経済産業省は「GENIAC」プロジェクトを進め、楽天グループなどが国産AIの開発に取り組んでいます。2026年に向けて、日本企業が本格的にAIを活用できる体制づくりが急がれます。



経営者が今から始めたい3つのステップ


① 小さく試す(AIを使ってみる)

ChatGPTやClaudeなどを使い、まずは会議資料づくりや顧客対応の一部をAIに任せてみましょう。「AIは難しそう」と思うより、まず触って体感することが第一歩です。


② チーム設計を変える(AIと一緒に働く)

AIを外部ツールではなく、“チームメンバー”と捉えてみましょう。経営者がAIにタスクを任せ、進捗を管理するイメージです。


③ 自社のAIを育てる(データを活用)

AIの真価は“自社データ”を学ばせたときに発揮されます。過去の顧客対応記録、FAQ、社内マニュアルなどを整理して、AIに学ばせる準備を進めておきましょう。
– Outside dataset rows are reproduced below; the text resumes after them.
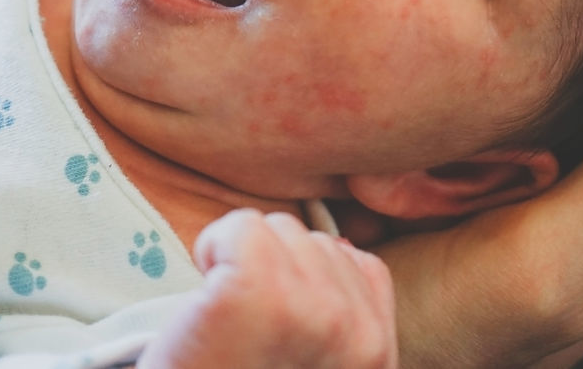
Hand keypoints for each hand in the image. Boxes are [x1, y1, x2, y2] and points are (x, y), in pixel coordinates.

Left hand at [139, 210, 396, 368]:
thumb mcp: (322, 363)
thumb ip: (346, 317)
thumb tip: (344, 247)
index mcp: (377, 354)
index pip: (359, 265)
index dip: (300, 286)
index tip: (272, 334)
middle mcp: (357, 332)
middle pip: (315, 242)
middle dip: (274, 273)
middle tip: (244, 334)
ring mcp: (313, 310)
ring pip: (279, 228)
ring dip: (242, 264)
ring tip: (227, 324)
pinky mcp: (258, 291)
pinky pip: (240, 227)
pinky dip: (214, 250)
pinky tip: (206, 304)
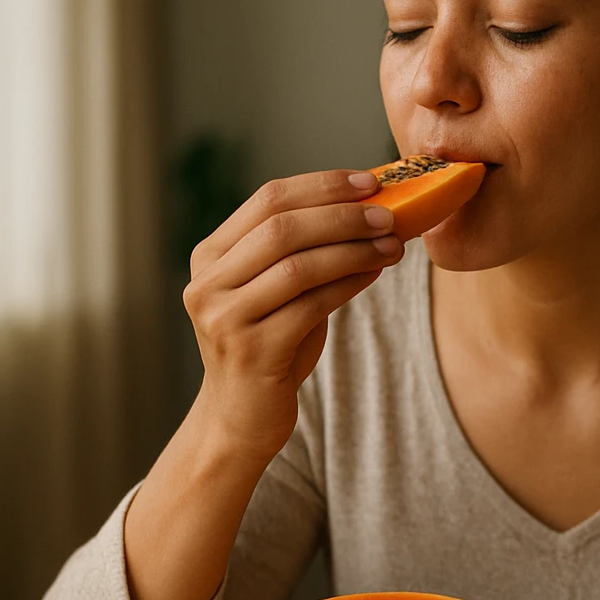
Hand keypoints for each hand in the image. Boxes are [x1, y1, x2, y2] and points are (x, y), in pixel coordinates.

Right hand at [183, 169, 403, 459]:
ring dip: (353, 249)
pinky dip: (349, 283)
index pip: (267, 199)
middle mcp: (208, 283)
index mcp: (210, 256)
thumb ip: (302, 250)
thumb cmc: (270, 345)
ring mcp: (224, 318)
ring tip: (392, 243)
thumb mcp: (277, 290)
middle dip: (342, 216)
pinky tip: (375, 274)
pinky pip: (311, 305)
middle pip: (281, 228)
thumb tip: (369, 207)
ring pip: (297, 265)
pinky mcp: (251, 351)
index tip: (370, 181)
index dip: (322, 186)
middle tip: (390, 213)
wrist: (241, 417)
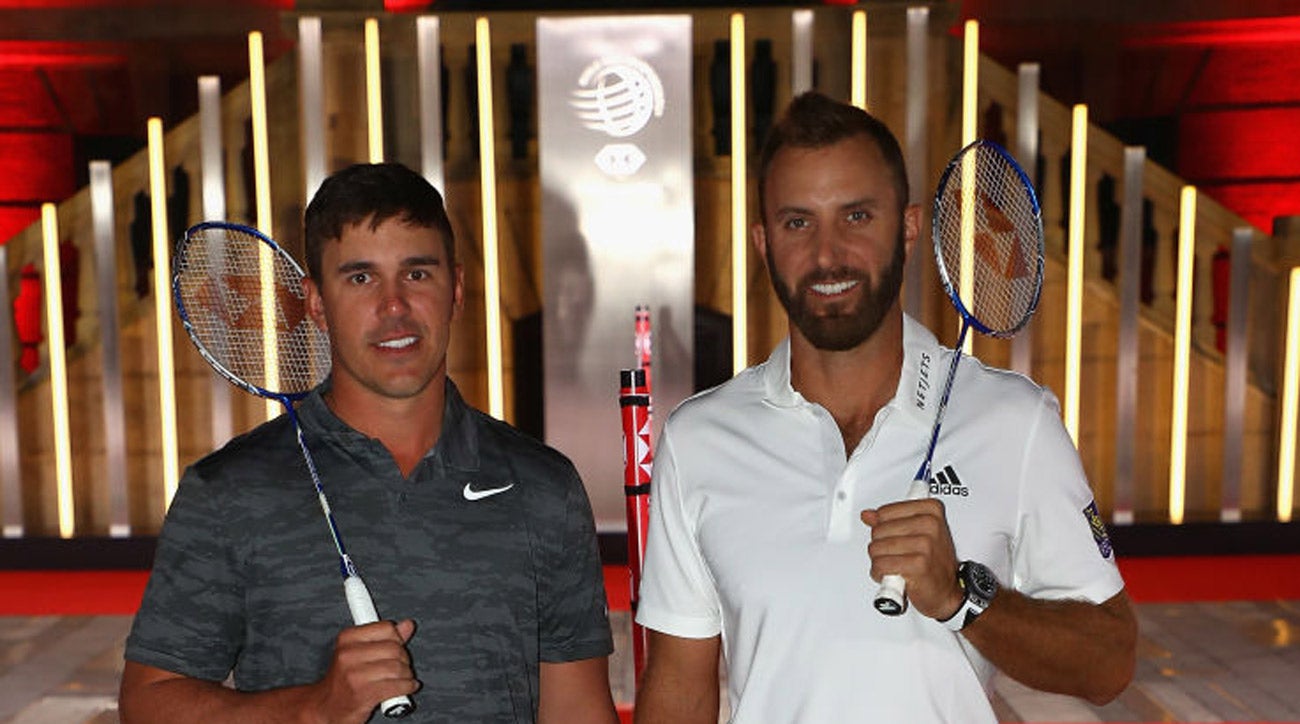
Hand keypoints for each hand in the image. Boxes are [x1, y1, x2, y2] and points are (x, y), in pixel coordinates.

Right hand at [310, 619, 418, 723]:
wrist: (326, 707)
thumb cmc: (344, 680)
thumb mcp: (358, 652)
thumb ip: (384, 638)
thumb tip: (407, 625)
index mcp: (346, 638)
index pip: (386, 628)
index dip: (397, 639)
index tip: (398, 647)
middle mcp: (348, 654)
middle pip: (394, 649)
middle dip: (404, 659)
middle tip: (400, 666)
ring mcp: (354, 675)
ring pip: (397, 668)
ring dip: (406, 675)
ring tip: (402, 678)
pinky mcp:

AI時代の働き方:「奪われる側」ではなく「使いこなす側」に


AIエージェントの導入で、一部の単純業務は確かに減ります。しかし、AIを活用・管理できる人材の価値は一気に高まります。

これからは「AIに使われる人」ではなく「AIを使う人」。AIを上手に活かすことで、1人の力が10人分の成果を生み出す時代になります。



まとめ


AIエージェントの普及は、単なる技術革新ではありません。

働き方、会社の形、経営の考え方そのものを変えていく“構造変化”です。


少人数で大きな成果を出す「スーパーカンパニー」の時代がやってきます。

中小企業や個人事業主にとっても、これは脅威ではなくチャンス。


「AIをどう取り入れるか」──それが、次の成長の分かれ道になるでしょう。